Aucun dieu dans le désespoir

Le monde dépeuplé de Shelley devient rapidement un monde impie. Dans le poème de Thomas Campbell Le dernier homme (1823), le seul humain survivant défie un «univers qui s'assombrit» pour:

étancher son immortalité

Ou ébranler sa confiance en Dieu.

Lorsqu'elles réalisent que «l'espèce humaine doit périr», les victimes de la peste de Shelley deviennent bestiales. Aller à contre-courant L'individualisme des Lumières, Shelley insiste sur le fait que l'humanité dépend de la communauté. Lorsque le «navire de la société est détruit», les survivants individuels abandonnent tout espoir.

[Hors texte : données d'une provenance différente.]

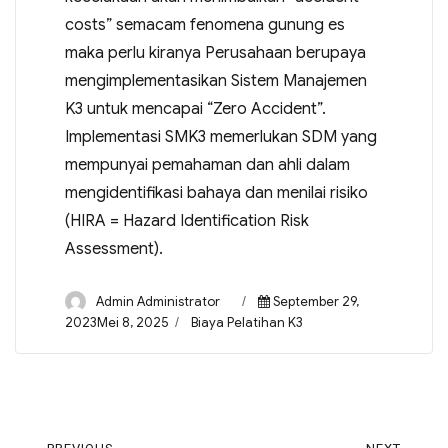
costs” semacam fenomena gunung es
maka perlu kiranya Perusahaan berupaya
mengimplementasikan Sistem Manajemen
K3 untuk mencapai “Zero Accident”.
Implementasi SMK3 memerlukan SDM yang
mempunyai pemahaman dan ahli dalam
mengidentifikasi bahaya dan menilai risiko
(HIRA = Hazard Identification Risk
Assessment).
Admin Administrator
September 29,
2023Mei 8, 2025
Biaya Pelatihan K3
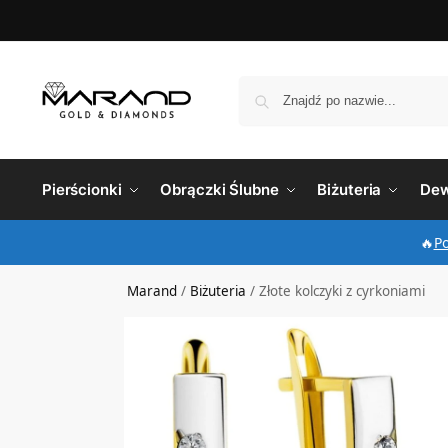
Pierścionki
Obrączki Ślubne
Biżuteria
Dew
🔥
P
Marand
/
Biżuteria
/
Złote kolczyki z cyrkoniami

Le roman de Shelley nous demande d'imaginer un monde dans lequel les humains s'éteignent et le monde semble meilleur pour lui, amenant le dernier survivant à remettre en question son droit à l'existence.

En fin de compte, le roman de Shelley insiste sur deux choses: premièrement, notre humanité n'est pas définie par l'art, la foi ou la politique, mais par la base de nos communautés, nos sentiments et notre compassion.

Deuxièmement, nous n'appartenons qu'à l'une des nombreuses espèces sur Terre, et nous devons apprendre à penser que le monde naturel existe non seulement pour les besoins de l'humanité, mais pour lui-même.

Nous, les humains, le roman de Shelley le montre clairement, sommes consommables.The Conversation

A propos de l'auteur

Olivia Murphy, chercheuse postdoctorale en anglais, Université de Sydney

Cet article est republié de The Conversation sous une licence Creative Commons. Lis le article original.